(Records drawn from a data source)
......
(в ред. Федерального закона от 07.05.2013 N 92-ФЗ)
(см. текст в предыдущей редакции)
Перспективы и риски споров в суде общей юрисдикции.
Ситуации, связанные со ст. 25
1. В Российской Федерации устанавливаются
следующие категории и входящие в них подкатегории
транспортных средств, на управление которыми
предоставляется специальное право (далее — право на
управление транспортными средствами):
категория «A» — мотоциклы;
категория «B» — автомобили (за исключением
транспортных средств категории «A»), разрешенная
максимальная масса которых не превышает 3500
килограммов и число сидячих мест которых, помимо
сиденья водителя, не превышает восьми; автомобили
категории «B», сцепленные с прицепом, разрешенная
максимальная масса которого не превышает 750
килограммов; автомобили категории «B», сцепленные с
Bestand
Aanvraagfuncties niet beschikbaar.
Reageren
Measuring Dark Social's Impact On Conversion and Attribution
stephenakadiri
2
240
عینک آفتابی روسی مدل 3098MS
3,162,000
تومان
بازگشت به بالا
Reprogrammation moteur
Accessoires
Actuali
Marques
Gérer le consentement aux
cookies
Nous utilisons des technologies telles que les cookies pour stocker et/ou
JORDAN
......
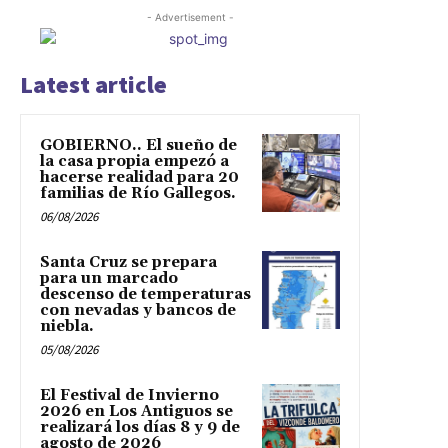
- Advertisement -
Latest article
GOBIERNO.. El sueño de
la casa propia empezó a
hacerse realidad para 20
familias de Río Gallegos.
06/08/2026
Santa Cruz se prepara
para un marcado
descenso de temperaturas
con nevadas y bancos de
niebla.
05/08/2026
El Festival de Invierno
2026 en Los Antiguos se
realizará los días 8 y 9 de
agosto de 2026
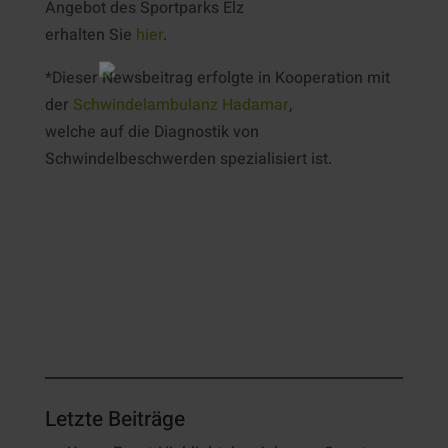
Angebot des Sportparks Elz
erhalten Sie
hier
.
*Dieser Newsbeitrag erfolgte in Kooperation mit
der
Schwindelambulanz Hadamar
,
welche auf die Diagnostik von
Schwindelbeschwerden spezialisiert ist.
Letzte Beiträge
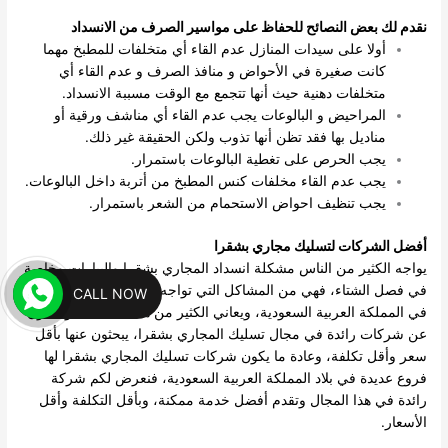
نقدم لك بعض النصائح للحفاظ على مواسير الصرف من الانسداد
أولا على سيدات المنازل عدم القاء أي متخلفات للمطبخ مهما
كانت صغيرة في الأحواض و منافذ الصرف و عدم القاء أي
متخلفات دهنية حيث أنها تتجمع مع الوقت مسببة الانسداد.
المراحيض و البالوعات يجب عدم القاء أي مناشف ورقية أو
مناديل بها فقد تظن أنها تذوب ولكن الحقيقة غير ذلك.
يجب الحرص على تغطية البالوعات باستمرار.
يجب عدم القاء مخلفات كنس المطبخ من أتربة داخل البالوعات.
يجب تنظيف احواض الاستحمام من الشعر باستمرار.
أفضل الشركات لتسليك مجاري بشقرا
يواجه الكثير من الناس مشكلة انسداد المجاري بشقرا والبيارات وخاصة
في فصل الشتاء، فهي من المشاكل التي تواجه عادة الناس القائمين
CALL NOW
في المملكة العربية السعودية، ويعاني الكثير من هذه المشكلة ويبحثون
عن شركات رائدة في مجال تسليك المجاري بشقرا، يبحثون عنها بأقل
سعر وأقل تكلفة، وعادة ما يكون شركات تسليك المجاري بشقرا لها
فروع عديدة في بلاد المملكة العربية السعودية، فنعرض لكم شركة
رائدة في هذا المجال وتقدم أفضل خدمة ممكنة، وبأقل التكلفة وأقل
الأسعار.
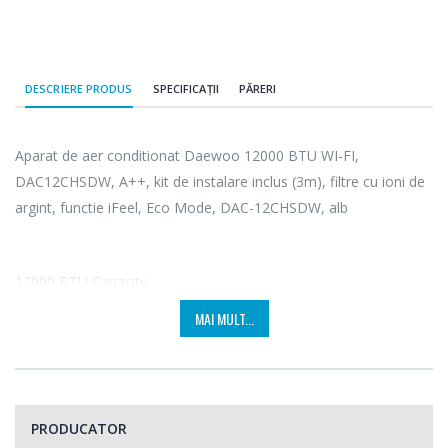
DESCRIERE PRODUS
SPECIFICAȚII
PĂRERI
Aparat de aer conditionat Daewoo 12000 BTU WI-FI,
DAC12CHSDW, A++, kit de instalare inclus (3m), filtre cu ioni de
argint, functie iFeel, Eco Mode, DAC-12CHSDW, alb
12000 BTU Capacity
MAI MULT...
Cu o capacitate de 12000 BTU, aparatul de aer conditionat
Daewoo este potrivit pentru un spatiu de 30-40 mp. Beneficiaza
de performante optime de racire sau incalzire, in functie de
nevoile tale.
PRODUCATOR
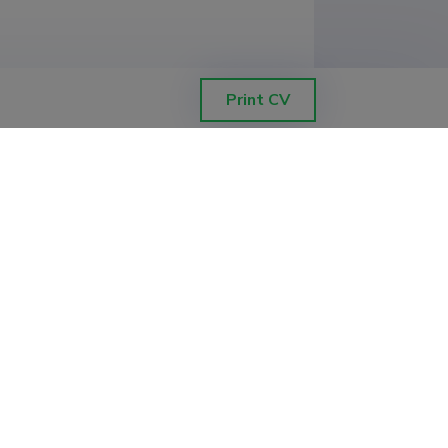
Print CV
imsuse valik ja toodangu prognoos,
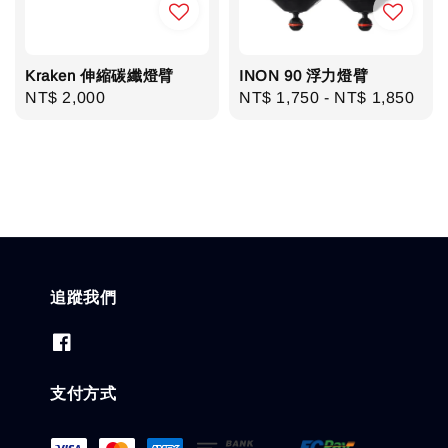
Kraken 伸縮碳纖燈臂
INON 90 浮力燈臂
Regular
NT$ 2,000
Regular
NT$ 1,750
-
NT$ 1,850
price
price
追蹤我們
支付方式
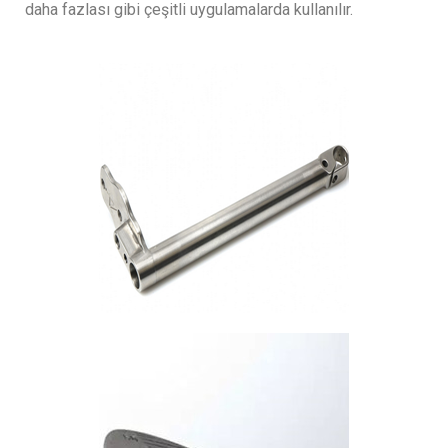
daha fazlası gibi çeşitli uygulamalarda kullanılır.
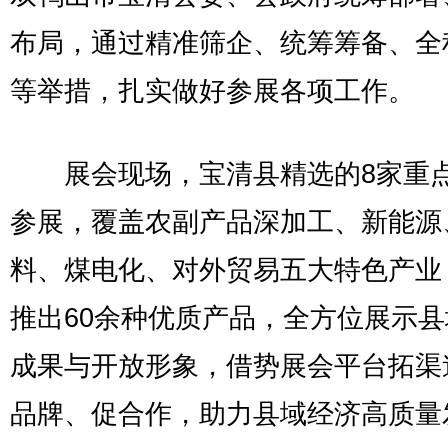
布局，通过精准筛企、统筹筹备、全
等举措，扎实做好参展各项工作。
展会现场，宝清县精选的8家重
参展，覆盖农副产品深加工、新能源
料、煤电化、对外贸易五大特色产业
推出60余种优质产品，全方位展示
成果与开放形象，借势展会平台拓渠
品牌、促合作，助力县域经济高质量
......
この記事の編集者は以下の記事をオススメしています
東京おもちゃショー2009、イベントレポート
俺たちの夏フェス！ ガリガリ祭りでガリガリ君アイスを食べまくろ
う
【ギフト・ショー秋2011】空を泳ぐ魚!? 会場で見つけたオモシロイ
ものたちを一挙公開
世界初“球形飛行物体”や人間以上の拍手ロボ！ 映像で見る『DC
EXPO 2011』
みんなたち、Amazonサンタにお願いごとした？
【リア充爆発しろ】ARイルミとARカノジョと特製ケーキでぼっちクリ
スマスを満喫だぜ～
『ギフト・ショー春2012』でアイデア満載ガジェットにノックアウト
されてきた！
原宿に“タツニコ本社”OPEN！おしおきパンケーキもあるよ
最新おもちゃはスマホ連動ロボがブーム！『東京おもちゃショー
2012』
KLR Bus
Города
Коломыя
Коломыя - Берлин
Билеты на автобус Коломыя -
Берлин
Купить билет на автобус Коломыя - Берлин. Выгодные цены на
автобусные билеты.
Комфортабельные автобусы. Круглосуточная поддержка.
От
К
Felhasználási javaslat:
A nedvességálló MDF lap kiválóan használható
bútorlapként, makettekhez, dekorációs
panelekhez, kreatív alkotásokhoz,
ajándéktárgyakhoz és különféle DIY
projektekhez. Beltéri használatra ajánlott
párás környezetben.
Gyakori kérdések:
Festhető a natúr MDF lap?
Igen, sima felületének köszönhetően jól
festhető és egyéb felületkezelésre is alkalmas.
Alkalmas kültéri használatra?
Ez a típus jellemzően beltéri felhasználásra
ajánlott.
......
# [WHAT IS EXPECTED]
Pick out every line in the records above that contains the string "الكثير", and copy each one. Matching is case-sensitive.

# [FINAL ANSWER]
يواجه الكثير من الناس مشكلة انسداد المجاري بشقرا والبيارات وخاصة
في المملكة العربية السعودية، ويعاني الكثير من هذه المشكلة ويبحثون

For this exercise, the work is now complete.